Eiser stelt zich daarnaast op het standpunt dat de “voorlopige” terbeschikkingstelling betekent dat hij onder bepaling van een concrete termijn aan België ter beschikking moet worden gesteld. Dat standpunt heeft hij onvoldoende onderbouwd. Met het gegeven dat de Nederlandse autoriteiten eiser kunnen terugroepen indien zij dat nodig achten voor de tenuitvoerlegging van zijn taakstraf, wijkt de voorlopige terbeschikkingstelling af van een overlevering en is naar het oordeel van de voorzieningenrechter voldoende invulling gegeven aan het voorlopige karakter van de terbeschikkingstelling. Hierbij wordt nog opgemerkt dat de termijn voor het uitvoeren van de taakstraf wordt opgeschort voor de duur dat eiser is gedetineerd uit andere hoofde. In dat opzicht wordt eiser dus niet in zijn belangen geschaad door de voorlopige terbeschikkingstelling. Dat eiser liever eerst zijn taakstraf wenst uit te voeren alvorens hij aan de Belgische autoriteiten wordt overgedragen, levert geen grond op voor het gevorderde verbod.
4.8.
Eiser heeft tot slot betoogd dat de voorwaarden 4 en 7, zoals vermeld in de brief van 8 september 2020, ontoelaatbaar zijn en dat de voorlopige terbeschikkingstelling om die reden onrechtmatig is. Ook dat betoog slaagt niet. De voorwaarden 4 en 7 hebben eenzelfde strekking, namelijk dat eiser aan de Nederlandse autoriteiten zal worden overgedragen als de Belgische detentietitel komt te vervallen en er een Nederlandse detentietitel bestaat. Ter zitting heeft de aanwezige officier van justitie van het IRC verklaard dat die voorwaarden enkel zullen worden toegepast in geval van een
reeds bestaandeNederlandse detentietitel. Nu ten aanzien van eiser momenteel geen Nederlandse detentietitel openstaat, zijn deze voorwaarden feitelijk dus niet van toepassing op eiser. Hoewel niet valt in te zien waarom deze voorwaarden niettemin zijn gesteld, wordt eiser daardoor dus niet geschaad. Om die reden kunnen deze voorwaarden niet tot de conclusie leiden dat de terbeschikkingstelling van eiser onrechtmatig is.
4.9.
Een ander leidt ertoe dat de vordering van eiser zal worden afgewezen.

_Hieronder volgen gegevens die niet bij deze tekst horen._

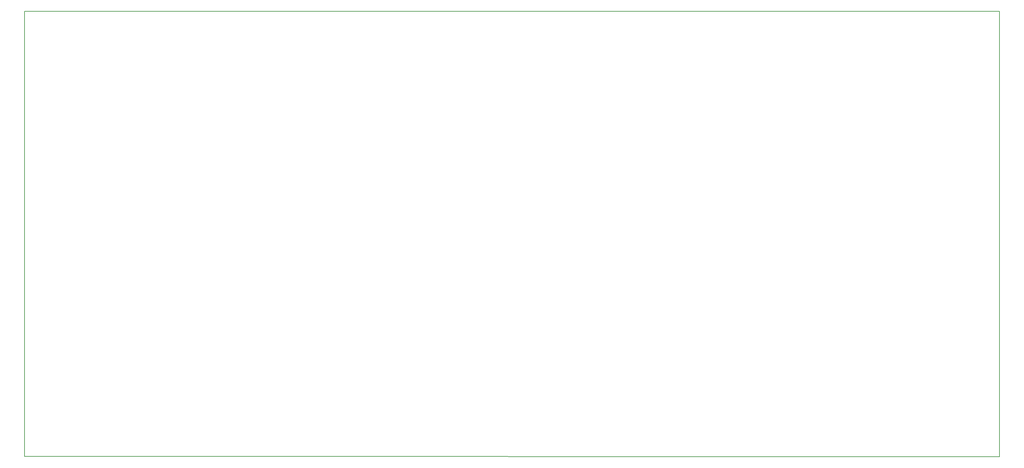
<source format=gbr>
G04 #@! TF.GenerationSoftware,KiCad,Pcbnew,(5.1.6-0-10_14)*
G04 #@! TF.CreationDate,2021-10-01T11:36:57+02:00*
G04 #@! TF.ProjectId,BioZ_front_end_V2_1,42696f5a-5f66-4726-9f6e-745f656e645f,rev?*
G04 #@! TF.SameCoordinates,Original*
G04 #@! TF.FileFunction,Profile,NP*
%FSLAX46Y46*%
G04 Gerber Fmt 4.6, Leading zero omitted, Abs format (unit mm)*
G04 Created by KiCad (PCBNEW (5.1.6-0-10_14)) date 2021-10-01 11:36:57*
%MOMM*%
%LPD*%
G01*
G04 APERTURE LIST*
G04 #@! TA.AperFunction,Profile*
%ADD10C,0.150000*%
G04 #@! TD*
G04 APERTURE END LIST*
D10*
X279750000Y-151800000D02*
X279750000Y-31750000D01*
X279750000Y-31750000D02*
X17250000Y-31750000D01*
X17250000Y-31750000D02*
X17250000Y-151750000D01*
X17250000Y-151750000D02*
X279750000Y-151800000D01*
M02*

</source>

Eiser zal, als de in het ongelijk gestelde partij, worden veroordeeld in de kosten van dit geding.

5.De beslissing

De voorzieningenrechter:
- wijst het gevorderde af;
- veroordeelt eiser in de kosten van dit geding, tot dusverre aan de zijde van de Staat begroot op € 1.636,--, waarvan € 980,-- aan salaris advocaat en € 656,-- aan griffierecht;
- verklaart deze kostenveroordeling uitvoerbaar bij voorraad.
Dit vonnis is gewezen door mr. S.J. Hoekstra-van Vliet en in het openbaar uitgesproken op 10 september 2020.